Exercise directions:
Turn the data below, starting at the line that contains "ECLIPSE (CVPR 2024)" and ending after the line that contains "Panoptic segmentation, combining", into a Markdown table with the columns Row and Line. Number each line in Row, and leave out blank lines.

──────── Data in this exercise

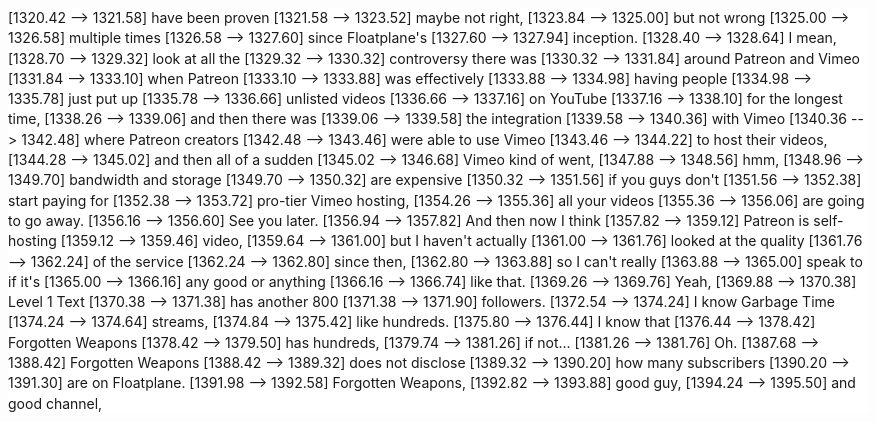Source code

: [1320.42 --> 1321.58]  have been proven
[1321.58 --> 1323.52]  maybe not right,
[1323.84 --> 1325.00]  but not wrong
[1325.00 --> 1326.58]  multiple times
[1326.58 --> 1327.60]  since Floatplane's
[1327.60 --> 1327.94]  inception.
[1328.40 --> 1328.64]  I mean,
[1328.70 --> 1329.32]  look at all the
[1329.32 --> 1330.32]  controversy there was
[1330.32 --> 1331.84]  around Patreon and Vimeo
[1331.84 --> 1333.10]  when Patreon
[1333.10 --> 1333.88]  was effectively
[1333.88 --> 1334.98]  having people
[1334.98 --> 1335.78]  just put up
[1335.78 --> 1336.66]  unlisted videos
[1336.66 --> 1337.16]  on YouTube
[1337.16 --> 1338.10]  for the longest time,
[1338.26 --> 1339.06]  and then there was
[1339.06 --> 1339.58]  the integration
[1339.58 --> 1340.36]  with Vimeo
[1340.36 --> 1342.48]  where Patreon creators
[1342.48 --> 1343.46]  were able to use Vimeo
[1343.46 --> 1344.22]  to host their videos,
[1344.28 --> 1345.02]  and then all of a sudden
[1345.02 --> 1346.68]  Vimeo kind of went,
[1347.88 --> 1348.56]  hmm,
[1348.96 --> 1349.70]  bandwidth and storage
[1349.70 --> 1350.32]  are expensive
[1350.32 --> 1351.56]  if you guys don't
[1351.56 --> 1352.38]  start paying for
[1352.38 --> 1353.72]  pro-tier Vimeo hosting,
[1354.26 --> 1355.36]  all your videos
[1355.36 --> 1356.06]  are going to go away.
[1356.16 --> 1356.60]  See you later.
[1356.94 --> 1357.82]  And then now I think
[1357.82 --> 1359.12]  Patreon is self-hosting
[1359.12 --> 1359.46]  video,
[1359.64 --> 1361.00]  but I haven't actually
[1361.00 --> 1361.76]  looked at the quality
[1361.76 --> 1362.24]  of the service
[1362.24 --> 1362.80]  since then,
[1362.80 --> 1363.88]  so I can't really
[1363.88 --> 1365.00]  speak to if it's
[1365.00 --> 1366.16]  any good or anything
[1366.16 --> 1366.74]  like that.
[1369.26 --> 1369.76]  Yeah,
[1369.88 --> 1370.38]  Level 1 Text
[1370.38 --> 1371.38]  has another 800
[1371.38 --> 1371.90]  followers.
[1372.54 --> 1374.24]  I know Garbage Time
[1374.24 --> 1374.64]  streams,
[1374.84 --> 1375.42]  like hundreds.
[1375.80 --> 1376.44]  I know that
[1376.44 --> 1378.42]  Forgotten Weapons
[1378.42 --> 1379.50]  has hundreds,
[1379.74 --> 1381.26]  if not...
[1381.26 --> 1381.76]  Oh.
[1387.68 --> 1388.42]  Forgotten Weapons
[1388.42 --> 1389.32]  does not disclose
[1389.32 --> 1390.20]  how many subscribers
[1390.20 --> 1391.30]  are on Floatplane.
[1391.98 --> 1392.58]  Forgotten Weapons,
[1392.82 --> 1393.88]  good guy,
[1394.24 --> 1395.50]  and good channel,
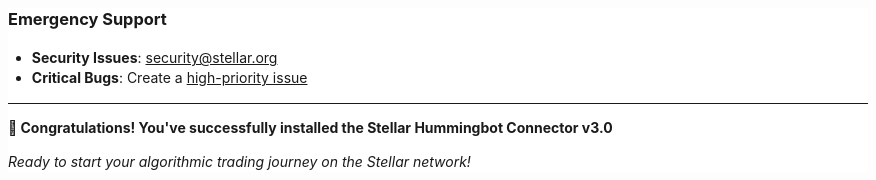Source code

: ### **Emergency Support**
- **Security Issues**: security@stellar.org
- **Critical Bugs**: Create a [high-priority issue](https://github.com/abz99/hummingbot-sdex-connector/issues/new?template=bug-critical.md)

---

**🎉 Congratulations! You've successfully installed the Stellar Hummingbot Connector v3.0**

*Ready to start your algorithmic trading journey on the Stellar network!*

────────────────
──────── Data in this exercise

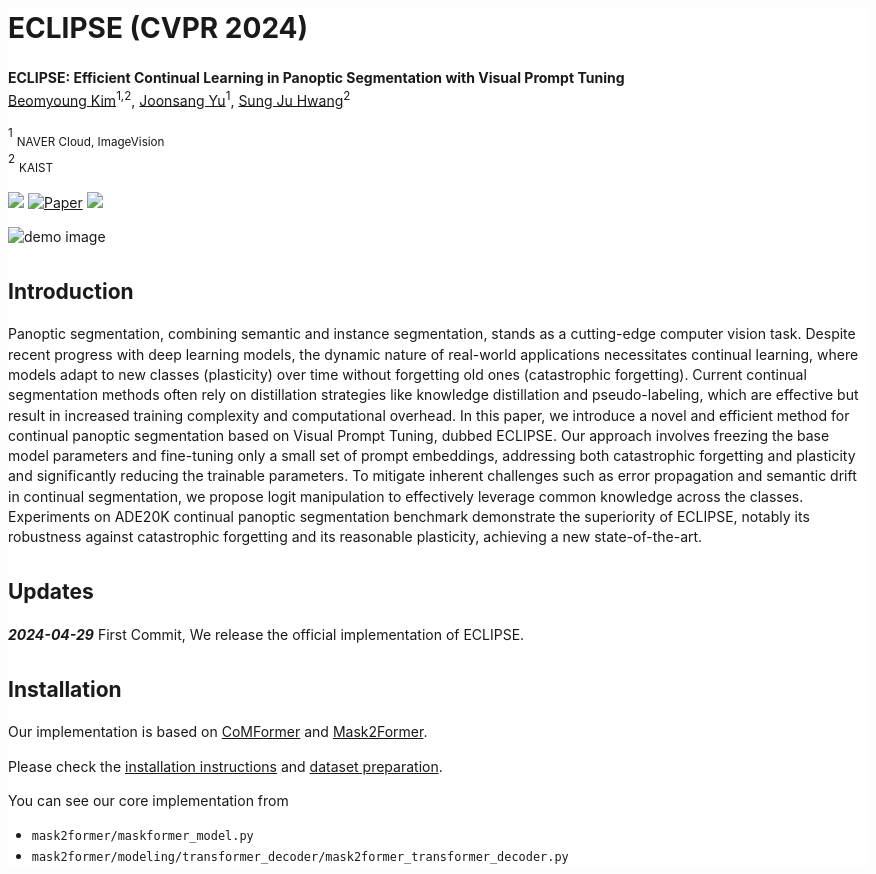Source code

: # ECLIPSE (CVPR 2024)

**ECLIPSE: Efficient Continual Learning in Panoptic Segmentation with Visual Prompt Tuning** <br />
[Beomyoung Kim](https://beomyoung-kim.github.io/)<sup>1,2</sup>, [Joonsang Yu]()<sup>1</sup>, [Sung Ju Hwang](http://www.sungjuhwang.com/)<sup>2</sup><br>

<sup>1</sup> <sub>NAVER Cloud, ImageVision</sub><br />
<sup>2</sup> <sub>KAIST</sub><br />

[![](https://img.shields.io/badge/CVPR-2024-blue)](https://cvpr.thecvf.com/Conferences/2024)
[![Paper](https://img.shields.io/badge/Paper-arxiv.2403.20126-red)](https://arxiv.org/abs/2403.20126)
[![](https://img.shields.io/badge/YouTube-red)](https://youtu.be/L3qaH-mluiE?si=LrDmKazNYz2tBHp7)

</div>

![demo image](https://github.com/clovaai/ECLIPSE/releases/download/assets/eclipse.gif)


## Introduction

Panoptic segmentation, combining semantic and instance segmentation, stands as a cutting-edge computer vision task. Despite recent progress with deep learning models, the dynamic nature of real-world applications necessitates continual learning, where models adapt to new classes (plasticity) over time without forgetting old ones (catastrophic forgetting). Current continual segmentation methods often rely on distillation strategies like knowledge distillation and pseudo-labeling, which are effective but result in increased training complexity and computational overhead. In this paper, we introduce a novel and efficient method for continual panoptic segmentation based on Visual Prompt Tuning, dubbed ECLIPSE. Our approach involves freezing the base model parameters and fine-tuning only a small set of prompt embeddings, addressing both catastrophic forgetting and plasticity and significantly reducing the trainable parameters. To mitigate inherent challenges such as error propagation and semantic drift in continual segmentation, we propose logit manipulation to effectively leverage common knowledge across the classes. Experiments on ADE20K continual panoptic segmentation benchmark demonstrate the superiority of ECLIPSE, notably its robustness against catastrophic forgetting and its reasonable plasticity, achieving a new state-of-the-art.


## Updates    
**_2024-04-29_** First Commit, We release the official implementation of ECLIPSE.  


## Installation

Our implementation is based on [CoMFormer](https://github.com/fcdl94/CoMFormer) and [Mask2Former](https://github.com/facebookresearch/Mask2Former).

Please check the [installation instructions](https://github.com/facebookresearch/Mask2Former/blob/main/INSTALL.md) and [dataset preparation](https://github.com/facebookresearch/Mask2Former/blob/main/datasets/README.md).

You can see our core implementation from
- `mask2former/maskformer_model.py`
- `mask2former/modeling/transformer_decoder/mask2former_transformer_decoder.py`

────────────────
──────── Data in this exercise

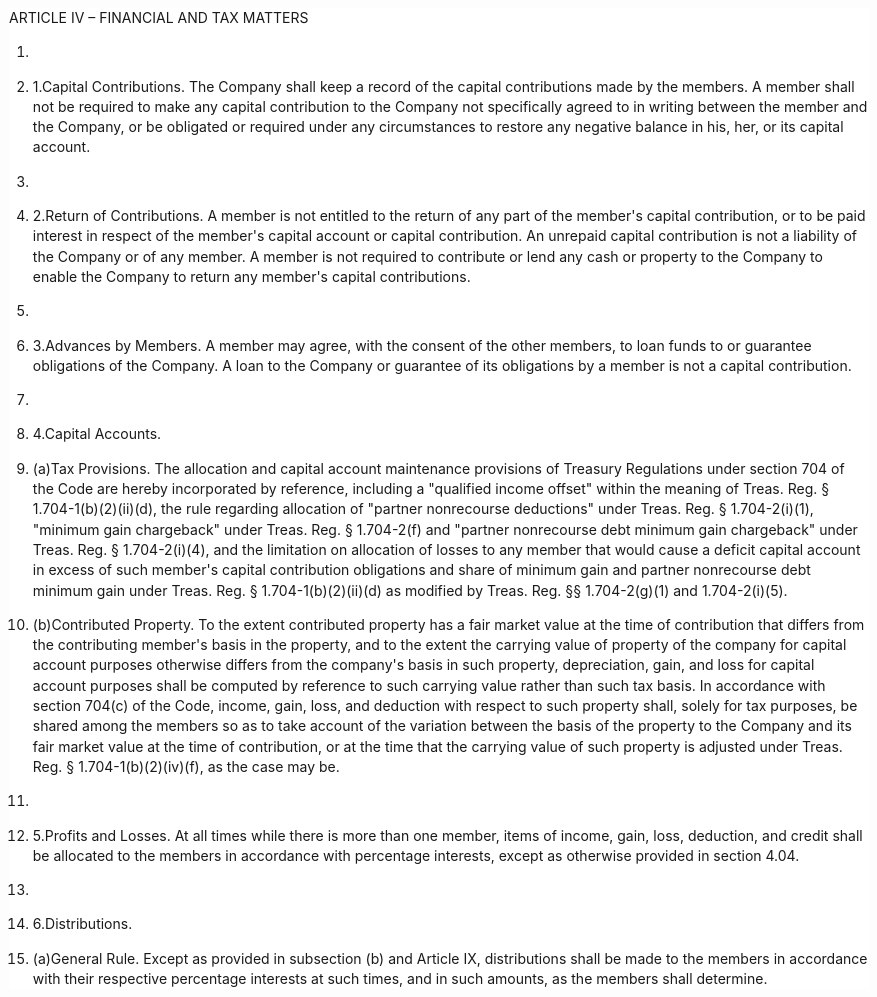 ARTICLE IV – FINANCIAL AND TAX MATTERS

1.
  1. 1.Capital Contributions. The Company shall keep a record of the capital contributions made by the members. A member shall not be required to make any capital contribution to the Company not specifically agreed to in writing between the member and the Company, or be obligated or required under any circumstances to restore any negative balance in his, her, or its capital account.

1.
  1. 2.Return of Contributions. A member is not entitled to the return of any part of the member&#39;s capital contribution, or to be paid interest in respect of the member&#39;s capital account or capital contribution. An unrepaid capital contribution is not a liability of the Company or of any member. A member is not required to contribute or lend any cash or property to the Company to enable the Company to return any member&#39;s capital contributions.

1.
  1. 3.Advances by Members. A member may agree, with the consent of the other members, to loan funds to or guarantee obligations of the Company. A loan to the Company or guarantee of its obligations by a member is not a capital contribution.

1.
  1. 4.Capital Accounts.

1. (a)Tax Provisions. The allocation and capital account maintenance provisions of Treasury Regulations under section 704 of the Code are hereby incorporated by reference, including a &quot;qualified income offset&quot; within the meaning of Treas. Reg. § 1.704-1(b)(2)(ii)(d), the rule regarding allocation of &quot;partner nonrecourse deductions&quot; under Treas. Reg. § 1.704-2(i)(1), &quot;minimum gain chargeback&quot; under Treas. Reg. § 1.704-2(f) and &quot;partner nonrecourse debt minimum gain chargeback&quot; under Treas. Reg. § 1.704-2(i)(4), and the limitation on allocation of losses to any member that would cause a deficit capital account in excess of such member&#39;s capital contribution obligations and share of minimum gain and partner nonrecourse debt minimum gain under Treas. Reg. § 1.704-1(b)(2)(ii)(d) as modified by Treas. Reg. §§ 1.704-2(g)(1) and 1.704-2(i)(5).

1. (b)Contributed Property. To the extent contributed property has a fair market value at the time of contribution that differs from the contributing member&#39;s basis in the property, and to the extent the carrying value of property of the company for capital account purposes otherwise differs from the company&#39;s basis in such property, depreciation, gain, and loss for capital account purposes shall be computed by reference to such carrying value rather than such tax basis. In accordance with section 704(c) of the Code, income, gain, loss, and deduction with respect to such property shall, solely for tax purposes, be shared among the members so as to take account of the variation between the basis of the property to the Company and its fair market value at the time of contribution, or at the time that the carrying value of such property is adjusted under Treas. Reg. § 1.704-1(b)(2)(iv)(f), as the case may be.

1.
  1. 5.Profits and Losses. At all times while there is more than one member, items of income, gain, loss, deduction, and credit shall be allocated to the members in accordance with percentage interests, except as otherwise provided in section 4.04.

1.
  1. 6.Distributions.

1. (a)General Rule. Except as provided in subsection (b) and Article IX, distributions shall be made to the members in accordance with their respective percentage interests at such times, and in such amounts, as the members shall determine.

────────────────

Result below:
| Row | Line |
|---|---|
| 1 | : # ECLIPSE (CVPR 2024) |
| 2 | **ECLIPSE: Efficient Continual Learning in Panoptic Segmentation with Visual Prompt Tuning** <br /> |
| 3 | [Beomyoung Kim](https://beomyoung-kim.github.io/)<sup>1,2</sup>, [Joonsang Yu]()<sup>1</sup>, [Sung Ju Hwang](http://www.sungjuhwang.com/)<sup>2</sup><br> |
| 4 | <sup>1</sup> <sub>NAVER Cloud, ImageVision</sub><br /> |
| 5 | <sup>2</sup> <sub>KAIST</sub><br /> |
| 6 | [![](https://img.shields.io/badge/CVPR-2024-blue)](https://cvpr.thecvf.com/Conferences/2024) |
| 7 | [![Paper](https://img.shields.io/badge/Paper-arxiv.2403.20126-red)](https://arxiv.org/abs/2403.20126) |
| 8 | [![](https://img.shields.io/badge/YouTube-red)](https://youtu.be/L3qaH-mluiE?si=LrDmKazNYz2tBHp7) |
| 9 | </div> |
| 10 | ![demo image](https://github.com/clovaai/ECLIPSE/releases/download/assets/eclipse.gif) |
| 11 | ## Introduction |
| 12 | Panoptic segmentation, combining semantic and instance segmentation, stands as a cutting-edge computer vision task. Despite recent progress with deep learning models, the dynamic nature of real-world applications necessitates continual learning, where models adapt to new classes (plasticity) over time without forgetting old ones (catastrophic forgetting). Current continual segmentation methods often rely on distillation strategies like knowledge distillation and pseudo-labeling, which are effective but result in increased training complexity and computational overhead. In this paper, we introduce a novel and efficient method for continual panoptic segmentation based on Visual Prompt Tuning, dubbed ECLIPSE. Our approach involves freezing the base model parameters and fine-tuning only a small set of prompt embeddings, addressing both catastrophic forgetting and plasticity and significantly reducing the trainable parameters. To mitigate inherent challenges such as error propagation and semantic drift in continual segmentation, we propose logit manipulation to effectively leverage common knowledge across the classes. Experiments on ADE20K continual panoptic segmentation benchmark demonstrate the superiority of ECLIPSE, notably its robustness against catastrophic forgetting and its reasonable plasticity, achieving a new state-of-the-art. |